Maybe I was just hungry when I decided to round-up the best food-related content marketing of the month (or reeling from the Mad Men finale, see more below), but now you can share my pain/hunger over these brands and their food content. These food-related brands offer some mouth-watering content marketing, some of which have been excelling at it for years, if not decades.

Here’s some of the best content marketing we saw this month: food and drink edition (part 1).

Kraft Foods’ Kraft Recipes
Kraft Foods screenshot

We can’t talk food content marketing without talking about Kraft’s excellent digital and print presence, which they have tinkered with over the years. An early adopter of content marketing, Kraft Foods produce plenty of food products and recipes to fill whole cookbooks. But they also produce their own magazine, Food & Family, with over 1 million print subscribers and tons of online archive content (for free). Their blog content nails its core consumer concerns, with sections on budgeting, healthy living, cooking lessons and adding a twist on a staple dish. Consistently one of the best brands who understand their customers and content consumers, Kraft Recipes’ content knows to be Pinterest friendly, and people friendly.

Plated’s The Dish

Plated screenshot

Plated—a startup that sends you fresh ingredients to your doorstep, so you can cook easy healthy recipes in minutes—uses its blog to power idea recipes for its on-the-go users. Pieces like “12 Delicious Dips for Memorial Day” and “How To Use Edible Flowers This Summer” are great examples of food blogging done simply and done well. With a collection of easy tips, recipes, facts about healthy food and party parlor tricks, its content marketing perfectly reflects the company’s mission and services without being too on-the-nose.

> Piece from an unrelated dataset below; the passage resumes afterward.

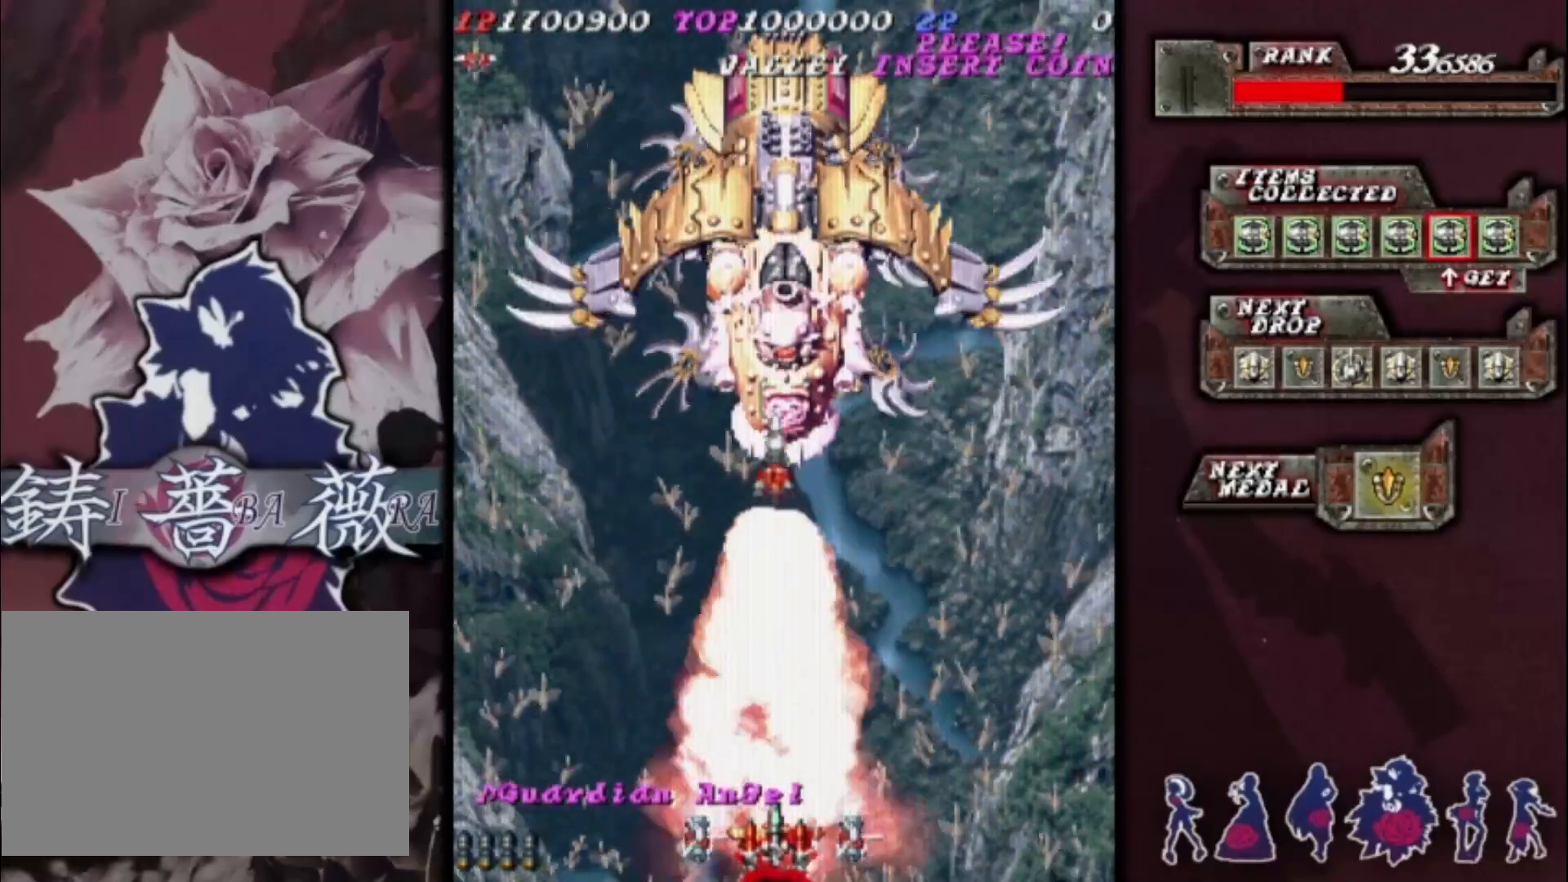
{"dt_ms": 500, "buttons": [], "left_stick": "center", "events": []}
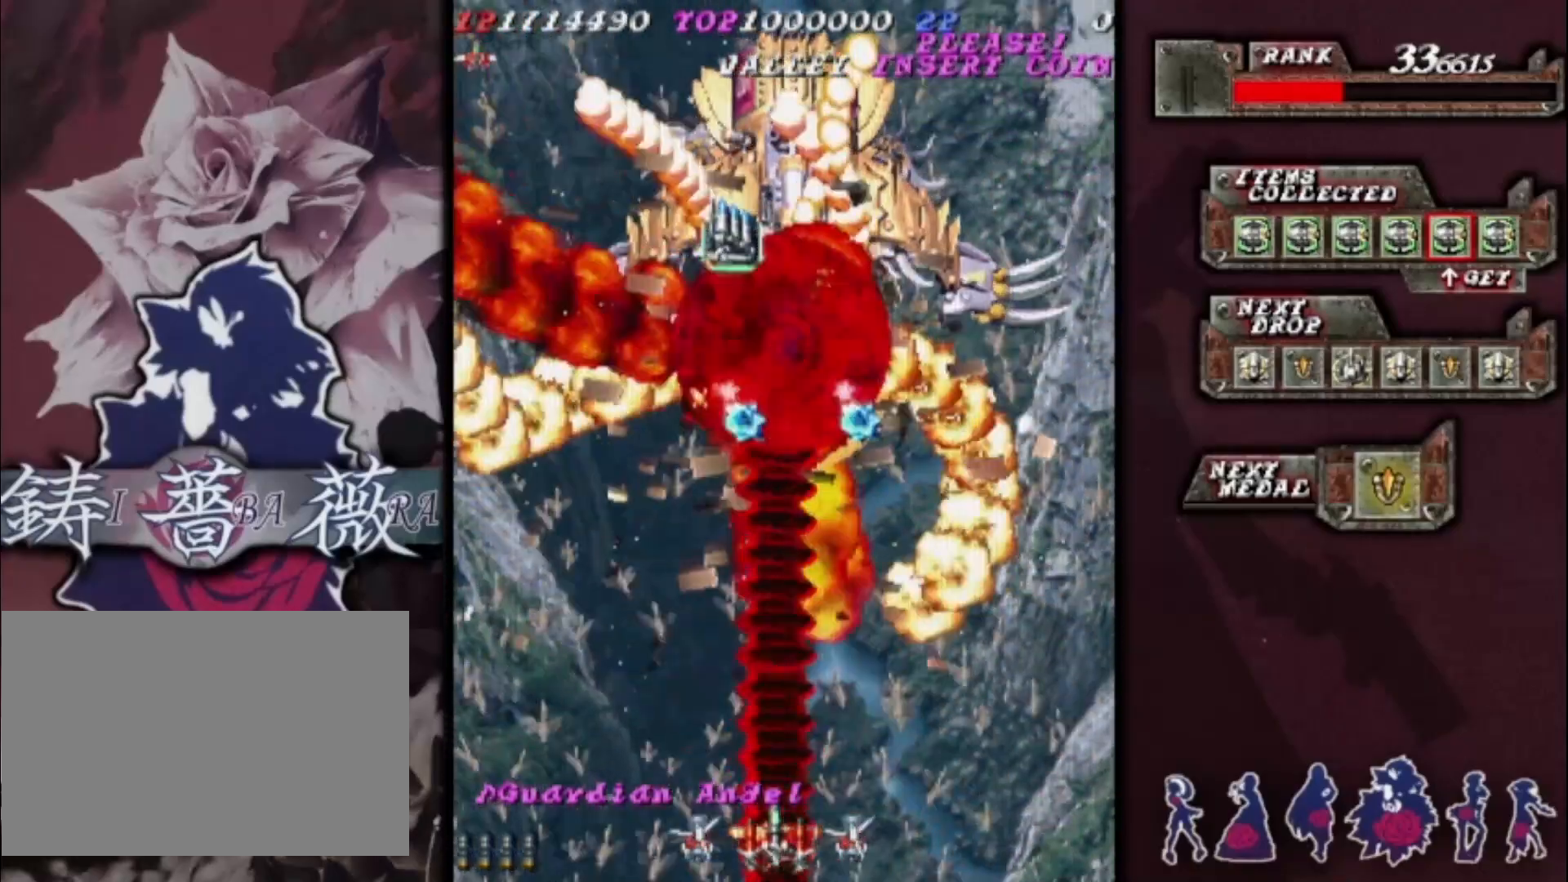
{"dt_ms": 500, "buttons": [], "left_stick": "up", "events": [[400, "left_stick", "up"]]}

Red Bull’s the Red Bulletin

Red Bull screenshot

Red Bull counts as food or drink, right? It may just be an energy drink (not according to the FDA), but this my chance to gush about Red Bull’s stellar content marketing so let me. Red Bull understands that its fans are daredevils and then some; its content is particularly good at reflecting those wild interests. Appealing to its adventuresome base, The Red Bulletin is a branded publication and collection of fantastic editorial content, ranging from gorgeous landscape photography, personal stories of triumph and extreme (and regular) sports coverage. It’s a fine example of excellent branded content.

Coca-Cola and Mad Men (Yes, Seriously)

Jon Hamm as Don Draper - Mad Men _ Season 7, Episode 14 - Photo Credit: Courtesy of AMC

Jon Hamm as Don Draper – Mad Men Season 7, Episode 14 – Photo Credit: Courtesy of AMC

If anyone hasn’t seen the series finale of Mad Men, save yourself and stop reading.

Coca-Cola used to be the biggest brand in the world and it’s enjoyed a fine career of producing the best ads of all time. Of course, it’s most infamous ad had to appear on the most infamous ad show, Mad Men. Thus begins the most subtle content marketing I’ve ever seen (and it’s art no less!).

In the series finale of our favorite show about 1960s advertisers, Don Draper retires from his big bad corporate job at McCann Ericsson (which holds the Coca-Cola account) to travel across the country, landing in a hippie retreat in California. After facing his personal demons and embracing a fellow wounded soul, Don Draper hums and chants on a hilltop doing yoga. His eyes open, a ding sound is heard—and then the show cuts to the most infamous Coca-Cola ad of all time—the 1971 ”Hilltop Ad.”

Don Draper definitely wrote that ad (in the canon of the show), and the producers of Mad Men didn’t pay Coca-Cola one penny to use that ad. As People reported, a spokesperson for the company has said, “No money exchanged hands.” Adding, “We’ve had limited awareness around the brand’s role in the series’s final episodes, and what a rich story they decided to tell.” Why? Because it’s the most brilliant bit of cross-sectional content marketing where all parties benefitted from it.

Mad Men got their rich content in a very open-ended conclusion to its seven season story while Coca-Cola grabbed publicity for content that was made in 1971. It was recycled ad content, but injected into another content machine, it became content marketing. Basically, it was a content marketing mindbender, and it was beautiful. (Can you tell I’m a Mad Men fan and a content marketing fan? Good.) It’s meta, it’s brilliant, it’s Coca-Cola.